### DATA FOR THIS EXERCISE
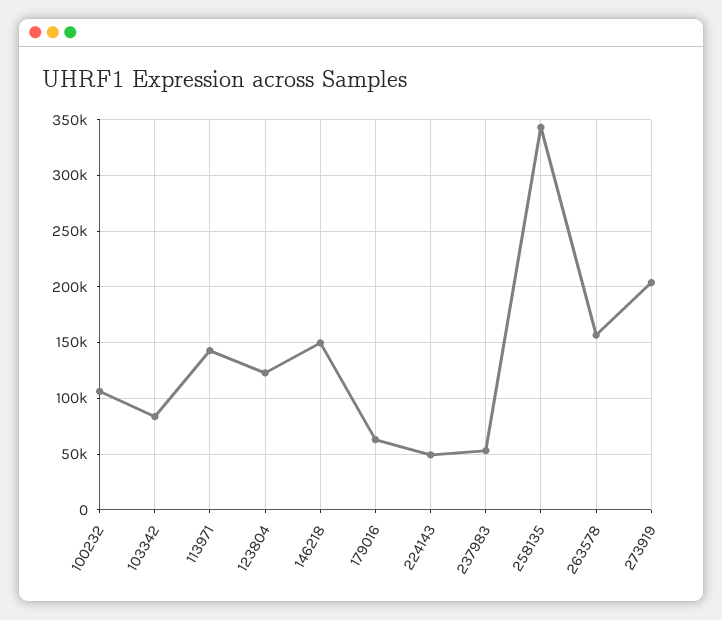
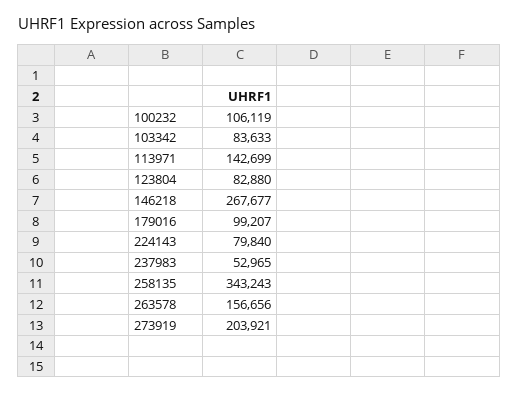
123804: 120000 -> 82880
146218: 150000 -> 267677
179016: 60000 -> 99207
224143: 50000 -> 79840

---

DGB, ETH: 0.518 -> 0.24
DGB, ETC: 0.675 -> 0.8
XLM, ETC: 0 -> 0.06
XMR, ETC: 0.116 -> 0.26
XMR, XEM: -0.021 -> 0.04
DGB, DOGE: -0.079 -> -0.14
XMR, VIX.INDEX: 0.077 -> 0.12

--

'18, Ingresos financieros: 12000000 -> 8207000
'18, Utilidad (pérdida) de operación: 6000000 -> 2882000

### DESCRIPTION OF THE TASK
Write out exactly the lines that fall from the line with "XMR, XEM: -0.021 -> 0.04" to the line with "XMR, VIX.INDEX: 0.077 -> 0.12" in the records above, keeping both ends.

### EXERCISE ANSWER
XMR, XEM: -0.021 -> 0.04
DGB, DOGE: -0.079 -> -0.14
XMR, VIX.INDEX: 0.077 -> 0.12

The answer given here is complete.